Uma semana depois, chegou uma pequena carta, quase um bilhete, da Amanda.

O inchaço havia evoluído para um pré-câncer de mama. Ela teria que ser submetida a uma mastectomia profilática (cirurgia para a retirada da mama, antes do desenvolvimento do câncer).

Garantia que continuava me amando, mas não tinha certeza se eu ainda ia lhe querer depois da cirurgia radical.

Dessa vez, quem entrou numa depressão indescritível fui eu.

Em novembro, ainda mandei mais três cartas para a Amanda. Além de não ter obtido resposta, as duas últimas cartas foram devolvidas ao remetente.

Até hoje nunca soube o que aconteceu com a minha princesa.

O Mário Adolfo acredita que ela morreu de câncer em São Paulo.

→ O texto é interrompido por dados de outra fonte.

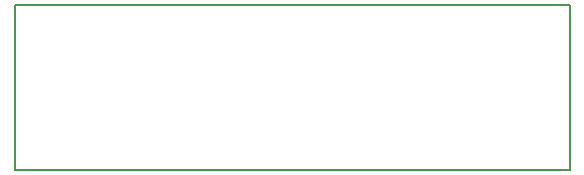
<source format=gbr>
G04 #@! TF.FileFunction,Profile,NP*
%FSLAX46Y46*%
G04 Gerber Fmt 4.6, Leading zero omitted, Abs format (unit mm)*
G04 Created by KiCad (PCBNEW 0.201509101502+6177~30~ubuntu14.04.1-product) date Παρ 18 Σεπ 2015 07:05:43 μμ EEST*
%MOMM*%
G01*
G04 APERTURE LIST*
%ADD10C,0.100000*%
%ADD11C,0.150000*%
G04 APERTURE END LIST*
D10*
D11*
X179070000Y-98425000D02*
X132080000Y-98425000D01*
X179070000Y-112395000D02*
X179070000Y-98425000D01*
X132080000Y-112395000D02*
X179070000Y-112395000D01*
X132080000Y-98425000D02*
X132080000Y-112395000D01*
M02*

</source>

Eu nunca acreditei nessa possibilidade, mas também nunca mais acreditei em Deus do mesmo jeito.

E estou pouco me lixando se Ele ainda acredita em mim.

Ter levado o Pena Branca e a Amanda no mesmo ano, ambos de câncer, pô, isso é coisa que não se faz nem ao pior inimigo.

2 comentários:

Luiz Brasileiro disse...

Simão você escreve muito; faz muito tempo que não tinha lido algo assim, com marcas da vida, da boêmia, de amor perdido nas trapaças do destino e das lembranças de pessoas generosas e destemidas como Otávio Pena Branca.
Gostei muito mesmo.

Toni Rodrigues disse...

Puxa, que narrativa, meu... abraços calorosos de sincera admiração.